(Entries from a dataset)
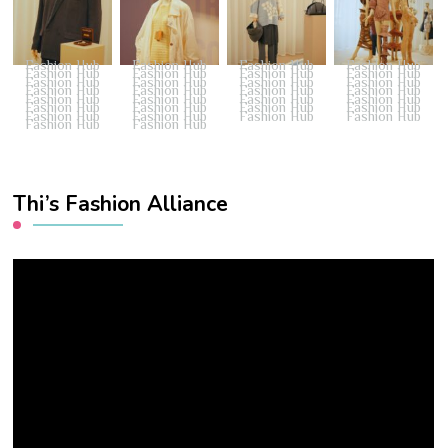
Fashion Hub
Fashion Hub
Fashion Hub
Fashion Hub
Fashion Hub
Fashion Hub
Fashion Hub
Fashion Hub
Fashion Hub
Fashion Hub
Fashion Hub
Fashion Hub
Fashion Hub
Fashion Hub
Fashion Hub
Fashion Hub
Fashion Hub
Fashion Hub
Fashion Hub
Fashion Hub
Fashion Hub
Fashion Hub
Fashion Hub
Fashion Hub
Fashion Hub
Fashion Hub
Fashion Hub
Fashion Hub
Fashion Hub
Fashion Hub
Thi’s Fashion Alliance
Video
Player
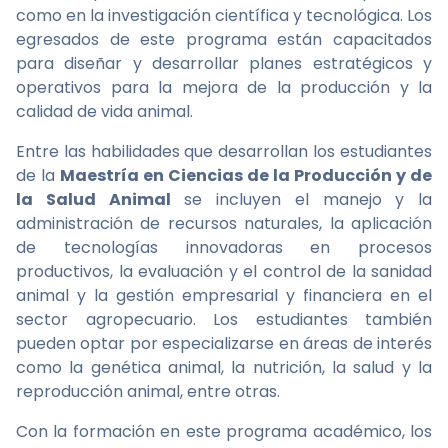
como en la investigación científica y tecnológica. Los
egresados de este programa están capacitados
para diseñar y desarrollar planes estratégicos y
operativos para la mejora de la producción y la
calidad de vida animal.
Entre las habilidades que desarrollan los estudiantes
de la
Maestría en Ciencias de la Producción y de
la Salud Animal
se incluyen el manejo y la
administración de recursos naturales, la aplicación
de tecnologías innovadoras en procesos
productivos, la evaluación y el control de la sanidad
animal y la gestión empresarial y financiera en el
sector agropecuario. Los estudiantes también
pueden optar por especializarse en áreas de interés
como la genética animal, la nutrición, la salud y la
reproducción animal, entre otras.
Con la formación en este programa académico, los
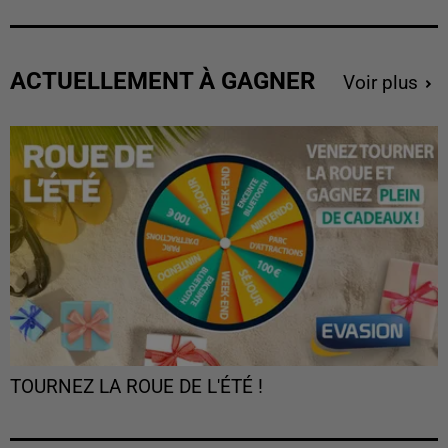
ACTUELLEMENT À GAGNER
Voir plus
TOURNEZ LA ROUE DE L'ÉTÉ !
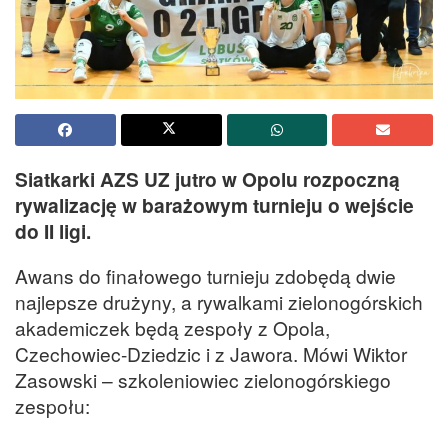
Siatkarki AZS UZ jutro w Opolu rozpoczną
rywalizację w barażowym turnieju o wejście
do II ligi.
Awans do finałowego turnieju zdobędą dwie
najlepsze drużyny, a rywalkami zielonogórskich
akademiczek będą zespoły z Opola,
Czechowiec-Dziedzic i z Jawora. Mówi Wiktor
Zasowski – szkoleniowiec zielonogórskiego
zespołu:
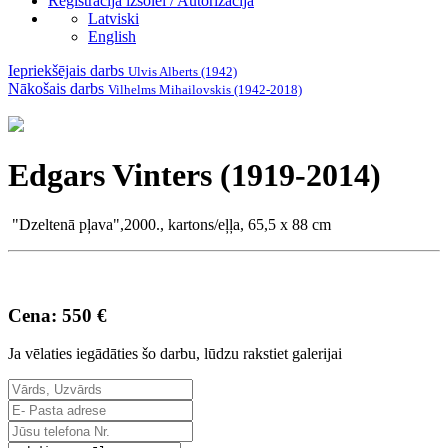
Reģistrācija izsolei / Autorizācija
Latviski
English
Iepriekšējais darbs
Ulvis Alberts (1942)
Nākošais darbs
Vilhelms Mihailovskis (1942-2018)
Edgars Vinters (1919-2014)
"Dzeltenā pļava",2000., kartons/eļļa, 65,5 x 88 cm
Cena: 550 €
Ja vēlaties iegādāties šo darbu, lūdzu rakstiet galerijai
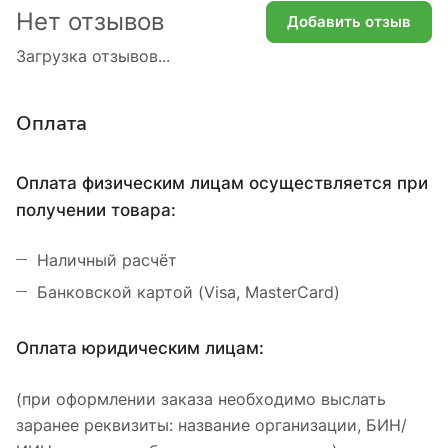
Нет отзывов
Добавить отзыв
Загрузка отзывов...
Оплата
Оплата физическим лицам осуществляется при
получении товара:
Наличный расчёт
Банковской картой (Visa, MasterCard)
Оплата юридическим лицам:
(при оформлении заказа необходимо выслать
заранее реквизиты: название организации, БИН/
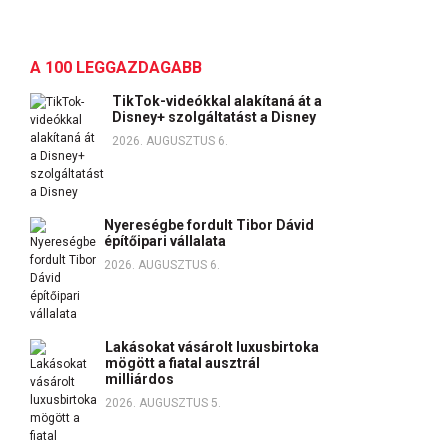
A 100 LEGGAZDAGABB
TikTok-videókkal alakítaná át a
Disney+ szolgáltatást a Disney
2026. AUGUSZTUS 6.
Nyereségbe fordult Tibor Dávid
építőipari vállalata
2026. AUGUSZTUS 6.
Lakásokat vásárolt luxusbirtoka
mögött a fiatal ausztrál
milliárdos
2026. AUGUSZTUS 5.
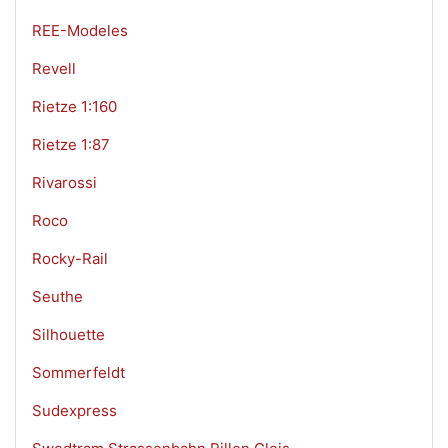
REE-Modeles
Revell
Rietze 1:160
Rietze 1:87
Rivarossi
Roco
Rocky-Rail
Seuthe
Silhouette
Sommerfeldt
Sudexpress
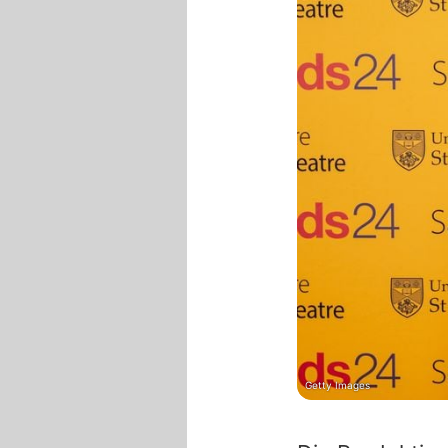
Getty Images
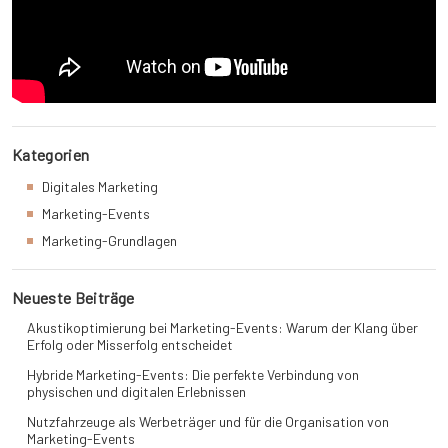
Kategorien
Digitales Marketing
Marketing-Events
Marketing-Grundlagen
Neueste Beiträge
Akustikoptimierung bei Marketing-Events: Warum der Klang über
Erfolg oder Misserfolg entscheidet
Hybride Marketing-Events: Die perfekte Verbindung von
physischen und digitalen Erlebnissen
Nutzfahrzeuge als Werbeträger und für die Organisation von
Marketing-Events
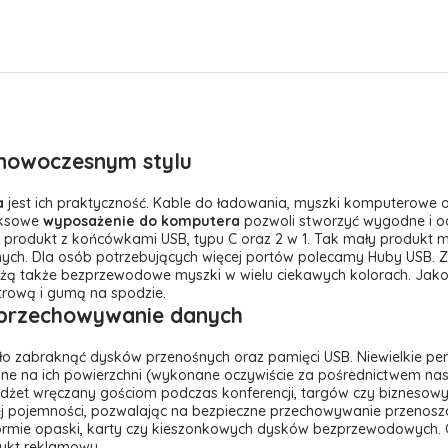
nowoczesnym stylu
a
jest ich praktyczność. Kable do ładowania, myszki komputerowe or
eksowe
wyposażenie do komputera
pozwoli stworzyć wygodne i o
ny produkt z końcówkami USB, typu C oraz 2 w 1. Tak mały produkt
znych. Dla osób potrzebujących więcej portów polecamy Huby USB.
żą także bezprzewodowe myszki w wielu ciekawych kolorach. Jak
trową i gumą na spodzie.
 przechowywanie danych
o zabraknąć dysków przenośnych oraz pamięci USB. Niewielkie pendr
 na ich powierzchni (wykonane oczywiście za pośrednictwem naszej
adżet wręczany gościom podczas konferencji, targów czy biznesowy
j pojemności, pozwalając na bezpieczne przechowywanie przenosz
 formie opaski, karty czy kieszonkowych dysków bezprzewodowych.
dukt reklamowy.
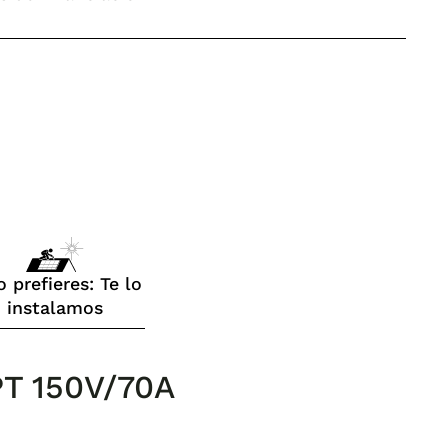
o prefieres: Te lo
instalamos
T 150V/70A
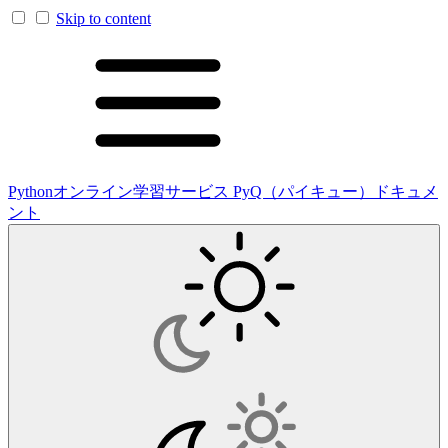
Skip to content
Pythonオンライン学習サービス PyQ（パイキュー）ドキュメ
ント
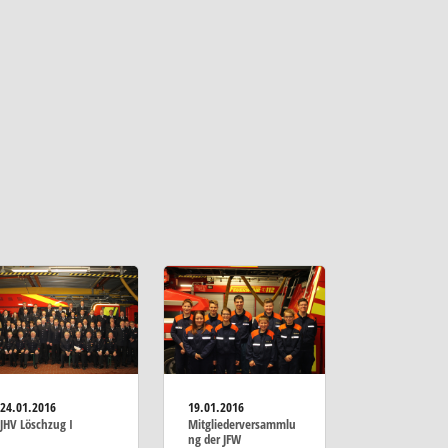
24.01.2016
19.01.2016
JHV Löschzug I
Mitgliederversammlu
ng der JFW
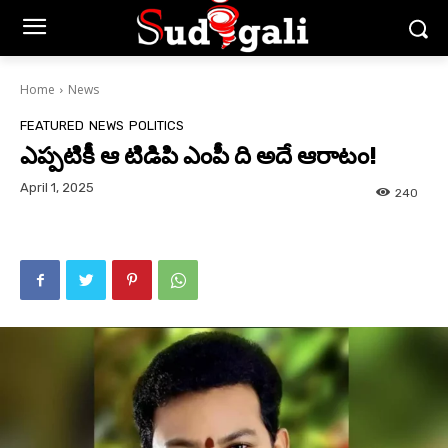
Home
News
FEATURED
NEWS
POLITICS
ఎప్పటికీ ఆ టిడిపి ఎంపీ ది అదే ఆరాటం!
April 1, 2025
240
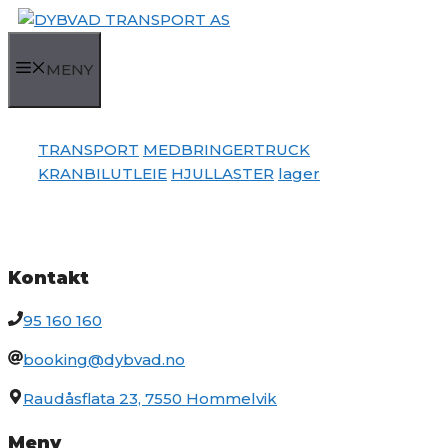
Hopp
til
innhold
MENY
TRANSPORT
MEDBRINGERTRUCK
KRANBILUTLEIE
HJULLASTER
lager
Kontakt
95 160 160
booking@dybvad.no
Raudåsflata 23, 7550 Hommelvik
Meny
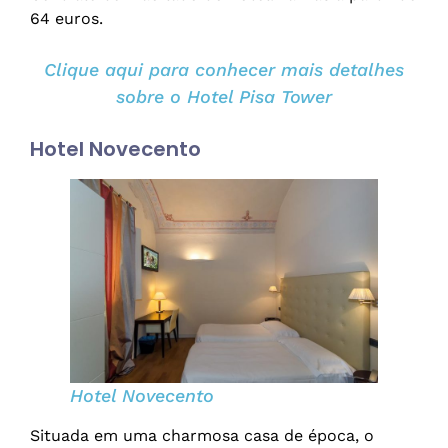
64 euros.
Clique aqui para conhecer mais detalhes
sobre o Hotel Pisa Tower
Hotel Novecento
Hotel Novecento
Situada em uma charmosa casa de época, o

**Task objective:** Can you copy out every line of text in the entries above, character for character, while leaving out the pictures?

**Solution for this task:**
Fashion Hub
Fashion Hub
Fashion Hub
Fashion Hub
Fashion Hub
Fashion Hub
Fashion Hub
Fashion Hub
Fashion Hub
Fashion Hub
Fashion Hub
Fashion Hub
Fashion Hub
Fashion Hub
Fashion Hub
Fashion Hub
Fashion Hub
Fashion Hub
Fashion Hub
Fashion Hub
Fashion Hub
Fashion Hub
Fashion Hub
Fashion Hub
Fashion Hub
Fashion Hub
Fashion Hub
Fashion Hub
Fashion Hub
Fashion Hub
Thi’s Fashion Alliance
Video
Player
como en la investigación científica y tecnológica. Los
egresados de este programa están capacitados
para diseñar y desarrollar planes estratégicos y
operativos para la mejora de la producción y la
calidad de vida animal.
Entre las habilidades que desarrollan los estudiantes
de la
Maestría en Ciencias de la Producción y de
la Salud Animal
se incluyen el manejo y la
administración de recursos naturales, la aplicación
de tecnologías innovadoras en procesos
productivos, la evaluación y el control de la sanidad
animal y la gestión empresarial y financiera en el
sector agropecuario. Los estudiantes también
pueden optar por especializarse en áreas de interés
como la genética animal, la nutrición, la salud y la
reproducción animal, entre otras.
Con la formación en este programa académico, los
ACTUELLEMENT À GAGNER
Voir plus
TOURNEZ LA ROUE DE L'ÉTÉ !
Siatkarki AZS UZ jutro w Opolu rozpoczną
rywalizację w barażowym turnieju o wejście
do II ligi.
Awans do finałowego turnieju zdobędą dwie
najlepsze drużyny, a rywalkami zielonogórskich
akademiczek będą zespoły z Opola,
Czechowiec-Dziedzic i z Jawora. Mówi Wiktor
Zasowski – szkoleniowiec zielonogórskiego
zespołu:
Reģistrācija izsolei / Autorizācija
Latviski
English
Iepriekšējais darbs
Ulvis Alberts (1942)
Nākošais darbs
Vilhelms Mihailovskis (1942-2018)
Edgars Vinters (1919-2014)
"Dzeltenā pļava",2000., kartons/eļļa, 65,5 x 88 cm
Cena: 550 €
Ja vēlaties iegādāties šo darbu, lūdzu rakstiet galerijai
Нет отзывов
Добавить отзыв
Загрузка отзывов...
Оплата
Оплата физическим лицам осуществляется при
получении товара:
Наличный расчёт
Банковской картой (Visa, MasterCard)
Оплата юридическим лицам:
(при оформлении заказа необходимо выслать
заранее реквизиты: название организации, БИН/
A 100 LEGGAZDAGABB
TikTok-videókkal alakítaná át a
Disney+ szolgáltatást a Disney
2026. AUGUSZTUS 6.
Nyereségbe fordult Tibor Dávid
építőipari vállalata
2026. AUGUSZTUS 6.
Lakásokat vásárolt luxusbirtoka
mögött a fiatal ausztrál
milliárdos
2026. AUGUSZTUS 5.
REE-Modeles
Revell
Rietze 1:160
Rietze 1:87
Rivarossi
Roco
Rocky-Rail
Seuthe
Silhouette
Sommerfeldt
Sudexpress
Getty Images
Kategorien
Digitales Marketing
Marketing-Events
Marketing-Grundlagen
Neueste Beiträge
Akustikoptimierung bei Marketing-Events: Warum der Klang über
Erfolg oder Misserfolg entscheidet
Hybride Marketing-Events: Die perfekte Verbindung von
physischen und digitalen Erlebnissen
Nutzfahrzeuge als Werbeträger und für die Organisation von
Marketing-Events
nowoczesnym stylu
a
jest ich praktyczność. Kable do ładowania, myszki komputerowe or
eksowe
wyposażenie do komputera
pozwoli stworzyć wygodne i o
ny produkt z końcówkami USB, typu C oraz 2 w 1. Tak mały produkt
znych. Dla osób potrzebujących więcej portów polecamy Huby USB.
żą także bezprzewodowe myszki w wielu ciekawych kolorach. Jak
trową i gumą na spodzie.
 przechowywanie danych
o zabraknąć dysków przenośnych oraz pamięci USB. Niewielkie pendr
 na ich powierzchni (wykonane oczywiście za pośrednictwem naszej
adżet wręczany gościom podczas konferencji, targów czy biznesowy
j pojemności, pozwalając na bezpieczne przechowywanie przenosz
 formie opaski, karty czy kieszonkowych dysków bezprzewodowych.
dukt reklamowy.
o prefieres: Te lo
instalamos
T 150V/70A
Skip to content
Pythonオンライン学習サービス PyQ（パイキュー）ドキュメ
ント
24.01.2016
19.01.2016
JHV Löschzug I
Mitgliederversammlu
ng der JFW
Home
News
FEATURED
NEWS
POLITICS
ఎప్పటికీ ఆ టిడిపి ఎంపీ ది అదే ఆరాటం!
April 1, 2025
240
Hopp
til
innhold
MENY
TRANSPORT
MEDBRINGERTRUCK
KRANBILUTLEIE
HJULLASTER
lager
Kontakt
95 160 160
booking@dybvad.no
Raudåsflata 23, 7550 Hommelvik
Meny
64 euros.
Clique aqui para conhecer mais detalhes
sobre o Hotel Pisa Tower
Hotel Novecento
Hotel Novecento
Situada em uma charmosa casa de época, o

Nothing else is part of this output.